§ Work to complete
Count the lines in the records below that contain the string "Power", with case taken into account, and reply with only that number.

§ Saved entries
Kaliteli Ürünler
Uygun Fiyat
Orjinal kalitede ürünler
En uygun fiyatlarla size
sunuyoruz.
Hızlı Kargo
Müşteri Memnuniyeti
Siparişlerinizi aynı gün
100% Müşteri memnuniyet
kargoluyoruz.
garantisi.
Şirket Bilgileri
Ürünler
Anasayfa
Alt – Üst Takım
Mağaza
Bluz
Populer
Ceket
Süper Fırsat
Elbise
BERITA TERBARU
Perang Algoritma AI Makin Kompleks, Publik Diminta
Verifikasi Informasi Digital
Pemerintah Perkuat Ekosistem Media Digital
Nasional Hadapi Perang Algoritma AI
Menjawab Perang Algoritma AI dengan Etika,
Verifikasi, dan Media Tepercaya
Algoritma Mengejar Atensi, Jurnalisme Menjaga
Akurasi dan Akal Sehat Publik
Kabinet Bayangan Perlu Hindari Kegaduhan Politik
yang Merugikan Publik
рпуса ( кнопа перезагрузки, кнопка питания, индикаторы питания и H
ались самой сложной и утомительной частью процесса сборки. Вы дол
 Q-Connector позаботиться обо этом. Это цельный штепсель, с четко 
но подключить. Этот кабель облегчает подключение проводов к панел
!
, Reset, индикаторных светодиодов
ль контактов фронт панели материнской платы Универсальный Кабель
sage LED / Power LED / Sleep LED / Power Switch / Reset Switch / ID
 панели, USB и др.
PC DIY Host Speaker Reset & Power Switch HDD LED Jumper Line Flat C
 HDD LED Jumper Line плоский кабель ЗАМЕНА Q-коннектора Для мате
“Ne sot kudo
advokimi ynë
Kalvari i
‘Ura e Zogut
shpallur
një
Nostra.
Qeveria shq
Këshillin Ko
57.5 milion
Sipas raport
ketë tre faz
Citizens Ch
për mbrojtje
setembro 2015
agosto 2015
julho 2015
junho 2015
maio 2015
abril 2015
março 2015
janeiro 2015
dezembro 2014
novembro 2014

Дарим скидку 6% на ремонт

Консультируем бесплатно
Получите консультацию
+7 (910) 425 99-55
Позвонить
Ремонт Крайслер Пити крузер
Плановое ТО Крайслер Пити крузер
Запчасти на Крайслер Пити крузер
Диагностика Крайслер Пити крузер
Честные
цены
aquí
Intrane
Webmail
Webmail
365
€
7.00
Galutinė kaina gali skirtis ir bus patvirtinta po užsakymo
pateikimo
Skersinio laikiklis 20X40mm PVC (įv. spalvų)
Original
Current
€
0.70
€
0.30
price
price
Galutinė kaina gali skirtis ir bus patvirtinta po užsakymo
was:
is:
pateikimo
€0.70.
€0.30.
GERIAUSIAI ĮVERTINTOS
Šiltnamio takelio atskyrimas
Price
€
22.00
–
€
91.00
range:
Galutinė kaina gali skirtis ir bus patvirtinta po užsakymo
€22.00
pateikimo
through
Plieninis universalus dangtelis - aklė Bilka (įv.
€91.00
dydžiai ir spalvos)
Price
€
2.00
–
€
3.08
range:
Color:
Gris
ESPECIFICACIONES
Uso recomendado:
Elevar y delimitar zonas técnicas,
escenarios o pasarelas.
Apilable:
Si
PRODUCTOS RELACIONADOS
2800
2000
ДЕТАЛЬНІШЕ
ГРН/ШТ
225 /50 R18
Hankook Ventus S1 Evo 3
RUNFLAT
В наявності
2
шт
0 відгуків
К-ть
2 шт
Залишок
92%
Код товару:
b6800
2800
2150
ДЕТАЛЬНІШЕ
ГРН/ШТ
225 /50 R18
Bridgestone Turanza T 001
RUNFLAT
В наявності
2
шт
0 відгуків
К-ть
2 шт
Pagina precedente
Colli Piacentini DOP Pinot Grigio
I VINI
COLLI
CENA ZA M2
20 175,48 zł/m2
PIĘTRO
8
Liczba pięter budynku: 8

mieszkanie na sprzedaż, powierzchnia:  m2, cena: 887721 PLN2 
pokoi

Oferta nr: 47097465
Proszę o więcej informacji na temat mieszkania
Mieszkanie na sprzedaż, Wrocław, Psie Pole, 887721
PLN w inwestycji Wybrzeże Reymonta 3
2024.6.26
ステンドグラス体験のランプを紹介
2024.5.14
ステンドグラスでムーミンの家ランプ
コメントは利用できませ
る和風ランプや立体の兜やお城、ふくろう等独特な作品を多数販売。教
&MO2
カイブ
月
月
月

§ Answer box
2